The problem: Show all lines containing "pixels" from the data below.

Data supplied:
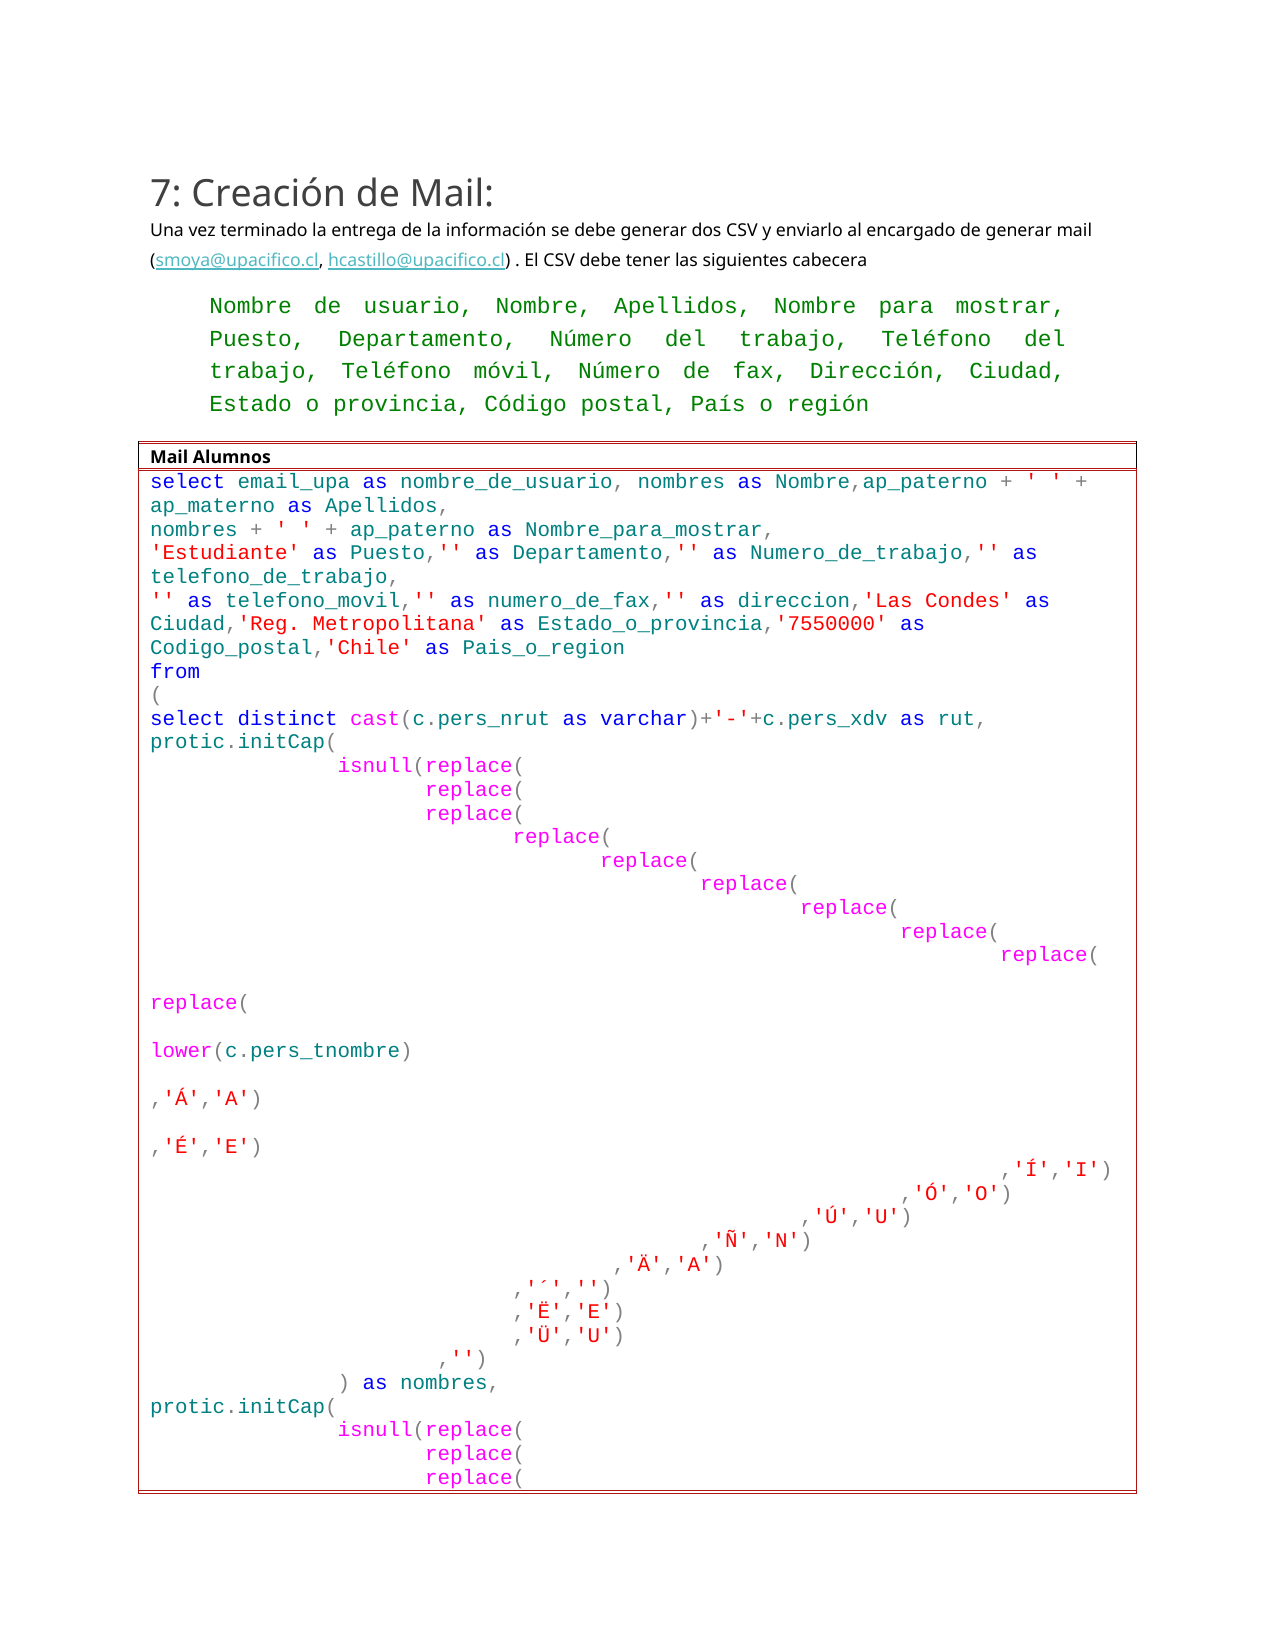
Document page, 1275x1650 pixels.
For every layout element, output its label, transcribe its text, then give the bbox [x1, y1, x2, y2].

---

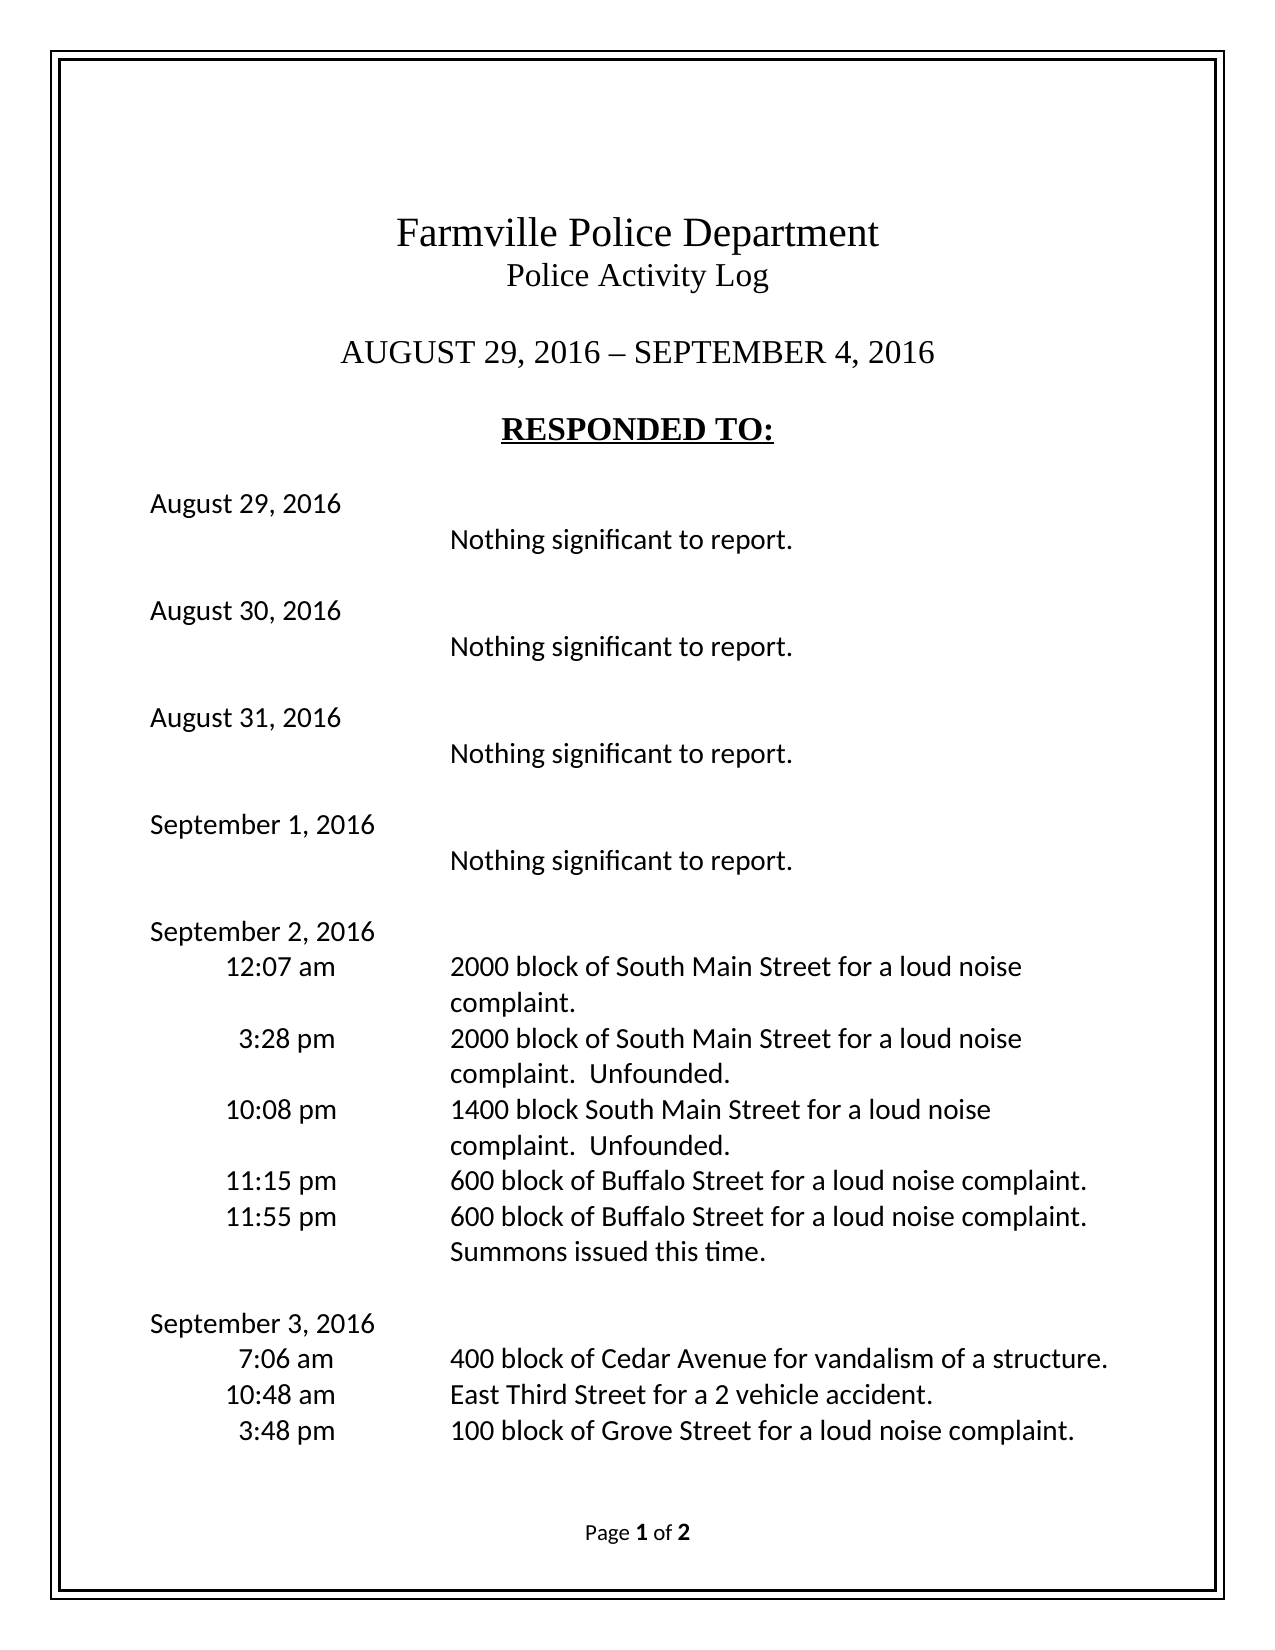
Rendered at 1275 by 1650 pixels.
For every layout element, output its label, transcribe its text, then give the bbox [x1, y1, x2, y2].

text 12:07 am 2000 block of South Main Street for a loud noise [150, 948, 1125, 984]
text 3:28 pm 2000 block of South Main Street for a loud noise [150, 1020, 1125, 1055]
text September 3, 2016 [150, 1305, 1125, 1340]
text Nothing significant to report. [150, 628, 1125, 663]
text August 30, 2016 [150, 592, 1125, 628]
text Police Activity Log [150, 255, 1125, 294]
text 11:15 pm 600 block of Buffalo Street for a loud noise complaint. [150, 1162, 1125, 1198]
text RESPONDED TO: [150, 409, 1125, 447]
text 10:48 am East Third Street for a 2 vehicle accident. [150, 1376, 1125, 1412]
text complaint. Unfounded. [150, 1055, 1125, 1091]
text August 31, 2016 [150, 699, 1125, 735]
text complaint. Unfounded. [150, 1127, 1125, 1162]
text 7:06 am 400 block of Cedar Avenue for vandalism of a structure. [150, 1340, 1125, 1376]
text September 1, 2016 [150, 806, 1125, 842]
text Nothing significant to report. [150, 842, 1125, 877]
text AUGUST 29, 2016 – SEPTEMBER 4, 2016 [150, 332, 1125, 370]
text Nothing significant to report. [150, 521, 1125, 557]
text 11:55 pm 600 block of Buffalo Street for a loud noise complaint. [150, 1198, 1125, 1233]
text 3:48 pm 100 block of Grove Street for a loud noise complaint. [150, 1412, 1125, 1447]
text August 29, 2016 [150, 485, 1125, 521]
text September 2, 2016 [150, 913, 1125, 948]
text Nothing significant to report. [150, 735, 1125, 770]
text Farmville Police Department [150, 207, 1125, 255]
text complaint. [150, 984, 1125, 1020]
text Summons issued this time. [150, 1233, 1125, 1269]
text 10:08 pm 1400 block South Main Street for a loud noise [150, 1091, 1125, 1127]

Answer space:
Document page, 1275x1650 pixels.
Rendered at 1275 by 1650 pixels.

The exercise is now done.